*** DATA PROVIDED Section Begins ***
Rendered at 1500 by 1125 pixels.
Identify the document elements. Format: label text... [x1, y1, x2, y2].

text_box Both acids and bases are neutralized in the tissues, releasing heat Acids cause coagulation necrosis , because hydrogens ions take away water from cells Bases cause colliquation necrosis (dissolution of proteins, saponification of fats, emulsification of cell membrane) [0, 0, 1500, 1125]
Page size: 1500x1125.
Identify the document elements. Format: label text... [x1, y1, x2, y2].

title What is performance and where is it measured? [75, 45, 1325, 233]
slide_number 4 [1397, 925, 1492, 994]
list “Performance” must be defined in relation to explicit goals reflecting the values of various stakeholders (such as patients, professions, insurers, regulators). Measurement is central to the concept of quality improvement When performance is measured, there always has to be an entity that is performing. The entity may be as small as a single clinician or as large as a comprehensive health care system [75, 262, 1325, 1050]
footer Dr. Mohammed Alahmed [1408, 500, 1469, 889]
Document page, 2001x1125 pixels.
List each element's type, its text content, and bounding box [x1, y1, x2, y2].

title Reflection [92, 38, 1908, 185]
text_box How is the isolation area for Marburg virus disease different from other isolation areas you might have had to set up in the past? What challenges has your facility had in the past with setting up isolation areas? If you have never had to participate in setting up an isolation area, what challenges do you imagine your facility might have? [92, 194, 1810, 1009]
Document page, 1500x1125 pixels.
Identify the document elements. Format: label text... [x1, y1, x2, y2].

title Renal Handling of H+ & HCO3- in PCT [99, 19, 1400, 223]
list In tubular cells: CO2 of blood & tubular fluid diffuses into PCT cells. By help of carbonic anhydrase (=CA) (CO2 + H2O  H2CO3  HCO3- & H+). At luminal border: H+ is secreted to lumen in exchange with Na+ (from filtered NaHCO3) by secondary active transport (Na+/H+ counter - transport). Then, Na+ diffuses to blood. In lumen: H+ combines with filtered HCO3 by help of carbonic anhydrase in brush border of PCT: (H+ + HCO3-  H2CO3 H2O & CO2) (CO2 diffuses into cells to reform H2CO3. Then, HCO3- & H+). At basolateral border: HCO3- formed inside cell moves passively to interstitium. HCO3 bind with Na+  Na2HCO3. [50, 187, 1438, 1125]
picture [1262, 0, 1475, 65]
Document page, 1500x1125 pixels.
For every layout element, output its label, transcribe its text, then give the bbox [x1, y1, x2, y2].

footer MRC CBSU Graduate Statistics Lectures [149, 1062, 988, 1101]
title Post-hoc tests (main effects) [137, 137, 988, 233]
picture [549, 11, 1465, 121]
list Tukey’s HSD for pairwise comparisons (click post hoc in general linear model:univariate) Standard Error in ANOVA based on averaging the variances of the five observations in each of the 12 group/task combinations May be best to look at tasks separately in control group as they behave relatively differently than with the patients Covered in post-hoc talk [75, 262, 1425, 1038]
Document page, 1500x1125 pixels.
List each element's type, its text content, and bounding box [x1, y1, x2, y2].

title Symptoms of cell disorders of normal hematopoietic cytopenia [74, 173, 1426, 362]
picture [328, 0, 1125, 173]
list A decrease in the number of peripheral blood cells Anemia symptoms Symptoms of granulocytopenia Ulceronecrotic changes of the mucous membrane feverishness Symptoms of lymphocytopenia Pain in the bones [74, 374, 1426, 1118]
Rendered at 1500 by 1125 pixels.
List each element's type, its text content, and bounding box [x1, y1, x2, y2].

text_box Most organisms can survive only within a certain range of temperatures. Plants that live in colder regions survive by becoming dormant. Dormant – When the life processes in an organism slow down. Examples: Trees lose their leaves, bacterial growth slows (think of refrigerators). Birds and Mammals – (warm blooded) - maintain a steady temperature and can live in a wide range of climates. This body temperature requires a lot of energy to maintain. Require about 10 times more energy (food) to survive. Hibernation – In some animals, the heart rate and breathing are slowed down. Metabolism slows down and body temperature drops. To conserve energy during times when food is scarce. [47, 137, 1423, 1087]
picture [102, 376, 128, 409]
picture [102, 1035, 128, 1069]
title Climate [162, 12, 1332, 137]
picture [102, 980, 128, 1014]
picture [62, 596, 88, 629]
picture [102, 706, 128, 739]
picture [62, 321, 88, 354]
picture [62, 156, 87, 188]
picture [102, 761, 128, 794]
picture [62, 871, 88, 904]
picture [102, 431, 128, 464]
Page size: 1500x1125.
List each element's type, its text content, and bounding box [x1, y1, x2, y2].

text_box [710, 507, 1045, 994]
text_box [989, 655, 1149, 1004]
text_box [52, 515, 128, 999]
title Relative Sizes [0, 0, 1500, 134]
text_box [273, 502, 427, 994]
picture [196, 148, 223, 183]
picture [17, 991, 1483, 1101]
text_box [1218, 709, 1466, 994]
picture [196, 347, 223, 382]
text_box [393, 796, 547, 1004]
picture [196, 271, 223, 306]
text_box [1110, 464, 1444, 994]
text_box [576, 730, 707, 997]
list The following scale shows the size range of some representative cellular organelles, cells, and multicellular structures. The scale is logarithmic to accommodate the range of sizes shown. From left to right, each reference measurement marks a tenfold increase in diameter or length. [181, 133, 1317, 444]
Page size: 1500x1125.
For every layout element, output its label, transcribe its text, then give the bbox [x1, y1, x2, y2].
*** DATA PROVIDED Section Ends ***
- **TASK PROMPT**: Could you output all of the records above exactly as given?

- **RESULT BELOW**:
Rendered at 1500 by 1125 pixels.
Identify the document elements. Format: label text... [x1, y1, x2, y2].

text_box Both acids and bases are neutralized in the tissues, releasing heat Acids cause coagulation necrosis , because hydrogens ions take away water from cells Bases cause colliquation necrosis (dissolution of proteins, saponification of fats, emulsification of cell membrane) [0, 0, 1500, 1125]
Page size: 1500x1125.
Identify the document elements. Format: label text... [x1, y1, x2, y2].

title What is performance and where is it measured? [75, 45, 1325, 233]
slide_number 4 [1397, 925, 1492, 994]
list “Performance” must be defined in relation to explicit goals reflecting the values of various stakeholders (such as patients, professions, insurers, regulators). Measurement is central to the concept of quality improvement When performance is measured, there always has to be an entity that is performing. The entity may be as small as a single clinician or as large as a comprehensive health care system [75, 262, 1325, 1050]
footer Dr. Mohammed Alahmed [1408, 500, 1469, 889]
Document page, 2001x1125 pixels.
List each element's type, its text content, and bounding box [x1, y1, x2, y2].

title Reflection [92, 38, 1908, 185]
text_box How is the isolation area for Marburg virus disease different from other isolation areas you might have had to set up in the past? What challenges has your facility had in the past with setting up isolation areas? If you have never had to participate in setting up an isolation area, what challenges do you imagine your facility might have? [92, 194, 1810, 1009]
Document page, 1500x1125 pixels.
Identify the document elements. Format: label text... [x1, y1, x2, y2].

title Renal Handling of H+ & HCO3- in PCT [99, 19, 1400, 223]
list In tubular cells: CO2 of blood & tubular fluid diffuses into PCT cells. By help of carbonic anhydrase (=CA) (CO2 + H2O  H2CO3  HCO3- & H+). At luminal border: H+ is secreted to lumen in exchange with Na+ (from filtered NaHCO3) by secondary active transport (Na+/H+ counter - transport). Then, Na+ diffuses to blood. In lumen: H+ combines with filtered HCO3 by help of carbonic anhydrase in brush border of PCT: (H+ + HCO3-  H2CO3 H2O & CO2) (CO2 diffuses into cells to reform H2CO3. Then, HCO3- & H+). At basolateral border: HCO3- formed inside cell moves passively to interstitium. HCO3 bind with Na+  Na2HCO3. [50, 187, 1438, 1125]
picture [1262, 0, 1475, 65]
Document page, 1500x1125 pixels.
For every layout element, output its label, transcribe its text, then give the bbox [x1, y1, x2, y2].

footer MRC CBSU Graduate Statistics Lectures [149, 1062, 988, 1101]
title Post-hoc tests (main effects) [137, 137, 988, 233]
picture [549, 11, 1465, 121]
list Tukey’s HSD for pairwise comparisons (click post hoc in general linear model:univariate) Standard Error in ANOVA based on averaging the variances of the five observations in each of the 12 group/task combinations May be best to look at tasks separately in control group as they behave relatively differently than with the patients Covered in post-hoc talk [75, 262, 1425, 1038]
Document page, 1500x1125 pixels.
List each element's type, its text content, and bounding box [x1, y1, x2, y2].

title Symptoms of cell disorders of normal hematopoietic cytopenia [74, 173, 1426, 362]
picture [328, 0, 1125, 173]
list A decrease in the number of peripheral blood cells Anemia symptoms Symptoms of granulocytopenia Ulceronecrotic changes of the mucous membrane feverishness Symptoms of lymphocytopenia Pain in the bones [74, 374, 1426, 1118]
Rendered at 1500 by 1125 pixels.
List each element's type, its text content, and bounding box [x1, y1, x2, y2].

text_box Most organisms can survive only within a certain range of temperatures. Plants that live in colder regions survive by becoming dormant. Dormant – When the life processes in an organism slow down. Examples: Trees lose their leaves, bacterial growth slows (think of refrigerators). Birds and Mammals – (warm blooded) - maintain a steady temperature and can live in a wide range of climates. This body temperature requires a lot of energy to maintain. Require about 10 times more energy (food) to survive. Hibernation – In some animals, the heart rate and breathing are slowed down. Metabolism slows down and body temperature drops. To conserve energy during times when food is scarce. [47, 137, 1423, 1087]
picture [102, 376, 128, 409]
picture [102, 1035, 128, 1069]
title Climate [162, 12, 1332, 137]
picture [102, 980, 128, 1014]
picture [62, 596, 88, 629]
picture [102, 706, 128, 739]
picture [62, 321, 88, 354]
picture [62, 156, 87, 188]
picture [102, 761, 128, 794]
picture [62, 871, 88, 904]
picture [102, 431, 128, 464]
Page size: 1500x1125.
List each element's type, its text content, and bounding box [x1, y1, x2, y2].

text_box [710, 507, 1045, 994]
text_box [989, 655, 1149, 1004]
text_box [52, 515, 128, 999]
title Relative Sizes [0, 0, 1500, 134]
text_box [273, 502, 427, 994]
picture [196, 148, 223, 183]
picture [17, 991, 1483, 1101]
text_box [1218, 709, 1466, 994]
picture [196, 347, 223, 382]
text_box [393, 796, 547, 1004]
picture [196, 271, 223, 306]
text_box [1110, 464, 1444, 994]
text_box [576, 730, 707, 997]
list The following scale shows the size range of some representative cellular organelles, cells, and multicellular structures. The scale is logarithmic to accommodate the range of sizes shown. From left to right, each reference measurement marks a tenfold increase in diameter or length. [181, 133, 1317, 444]
Page size: 1500x1125.
For every layout element, output its label, transcribe its text, then give the bbox [x1, y1, x2, y2].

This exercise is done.